What’s Next for the Fiduciary Standard?

So the results are in: The Securities and Exchange Commission announced Saturday morning, after six months of study, that advisors should be held to a fiduciary standard because investors assume their brokers are acting in their best interests anyway.

Industry response has been as predictable as the SEC report’s findings—it’s hard to argue against putting investors’ interests first, after all, but don’t bring in a rule that will hurt broker-dealers’ bottom lines.

Scott Smith, an associate director at Cerulli Associates in Boston, said the report’s findings, while they don’t set any kind of deadline for a blanket fiduciary standard, at least are “moving the ball in the right direction.” And while the SEC’s two Republican-nominated Commissioners Kathleen Casey and Troy Paredes objected to the study’s rigor, Smith doubts that there’s any political merit in actively blocking a fiduciary standard.
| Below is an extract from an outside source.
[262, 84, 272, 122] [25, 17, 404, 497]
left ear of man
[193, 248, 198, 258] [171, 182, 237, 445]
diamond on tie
As to the effect such a standard will have on the brokerage industry, Smith said that lawmakers specifically have not suggested outlawing commission-based sales—investors who would rather pay a single commission upfront rather than pay an ongoing fee should have that option—a new fiduciary standard would simply require advisors to be able to show that any recommendation they made is defensible and that the paperwork is in place to ensure investors understand exactly the service they’re expecting from their advisors.

As for potential timelines, Sophie Schmitt, a senior analyst at Aite Group in Boston, says the U.K.’s Financial Services Authority took two or three years to introduce a fiduciary standard for advisors that disallowed commission business. She doubts anyone will threaten commission-based business in the U.S.—forces in the financial services industry are too powerful to make it a winnable fight—but she expects the SEC to have by the end of the year at least a framework for defining what constitutes a “fiduciary” and what could be expected of advisors.

Schmitt says continuity of care won’t necessarily be part of new fiduciary standards, which could water down existing requirements for registered investment advisors (RIAs), who are currently policed by the SEC. A new standard could, however, help speed the trend toward fee business. As that happens, advisors who aren’t able to make a living off fee-based business would leave the industry voluntarily, she said, organically creating the type of environment reformers are clamoring for.

Merrill Lynch, the firm behind the famous 2005 exemption that meant broker-dealers didn’t have to adhere to the fiduciary obligations required of advisors under the Investment Advisers Act of 1940, didn’t return calls for comment at press time.